• What this task involves:
Exact transcription of the data below is required, without the images.

Listed records Block Start

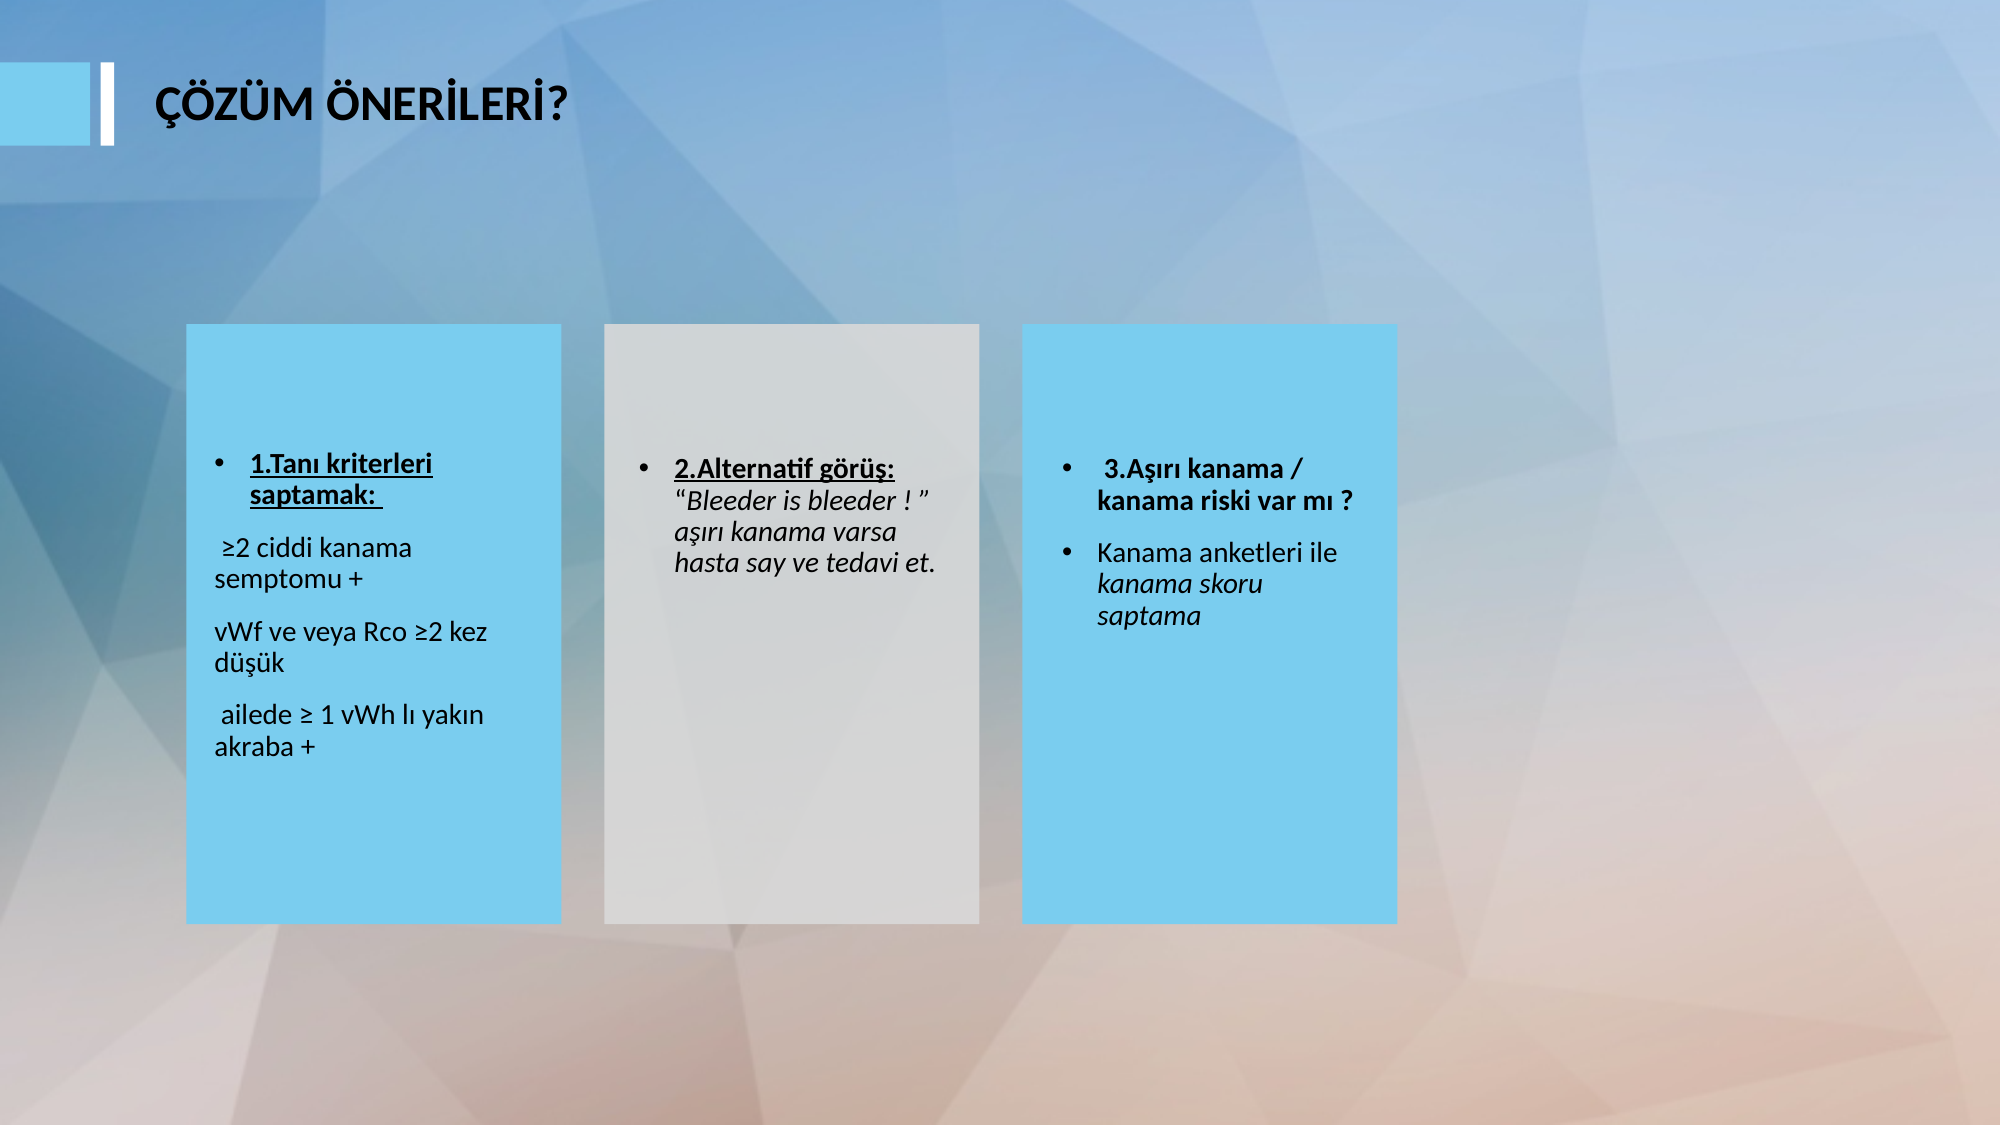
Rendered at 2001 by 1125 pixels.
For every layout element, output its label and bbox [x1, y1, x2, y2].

text_box [1022, 323, 1398, 925]
text_box [604, 323, 980, 925]
text_box [186, 323, 562, 925]
text_box [0, 62, 115, 146]
picture [0, 0, 2000, 1125]
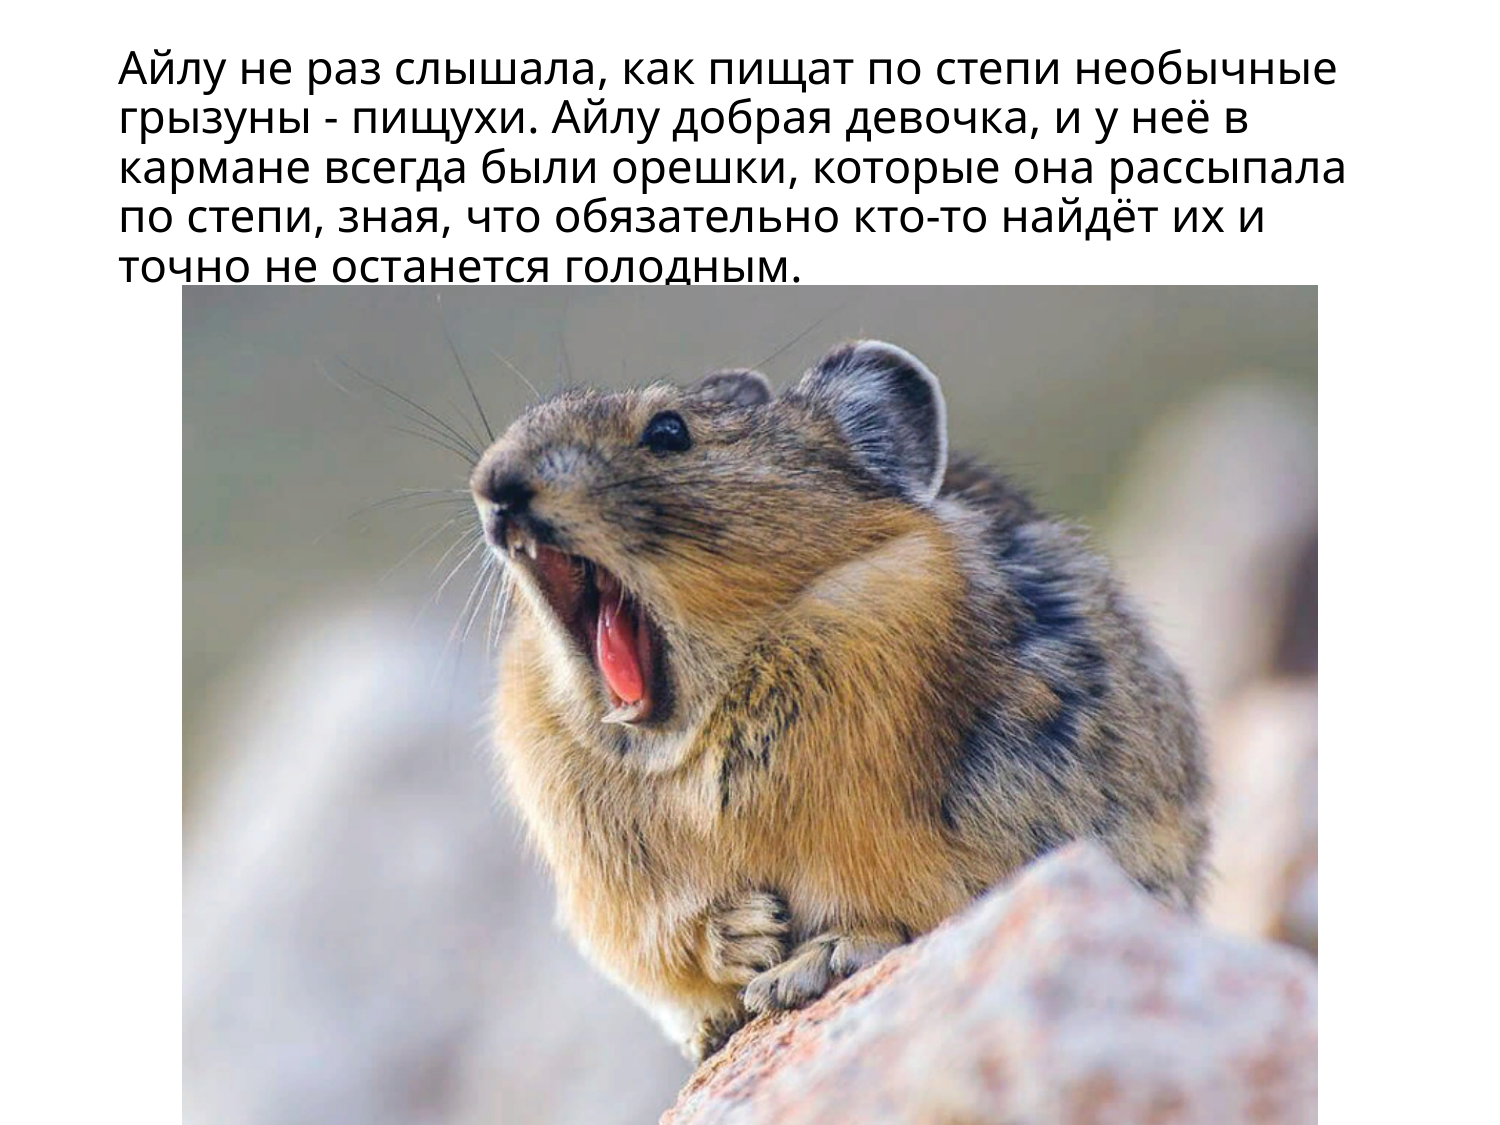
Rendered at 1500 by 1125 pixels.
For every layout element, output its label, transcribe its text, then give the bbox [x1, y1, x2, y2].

title Айлу не раз слышала, как пищат по степи необычные грызуны - пищухи. Айлу добрая девочка, и у неё в кармане всегда были орешки, которые она рассыпала по степи, зная, что обязательно кто-то найдёт их и точно не останется голодным. [103, 59, 1397, 278]
picture [182, 285, 1318, 1125]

Listed records Block End

• Written solution:
Rendered at 2001 by 1125 pixels.
For every layout element, output its label and bbox [x1, y1, x2, y2].

text_box [1022, 323, 1398, 925]
text_box [604, 323, 980, 925]
text_box [186, 323, 562, 925]
text_box [0, 62, 115, 146]
picture [0, 0, 2000, 1125]
Rendered at 1500 by 1125 pixels.
For every layout element, output its label, transcribe its text, then give the bbox [x1, y1, x2, y2].

title Айлу не раз слышала, как пищат по степи необычные грызуны - пищухи. Айлу добрая девочка, и у неё в кармане всегда были орешки, которые она рассыпала по степи, зная, что обязательно кто-то найдёт их и точно не останется голодным. [103, 59, 1397, 278]
picture [182, 285, 1318, 1125]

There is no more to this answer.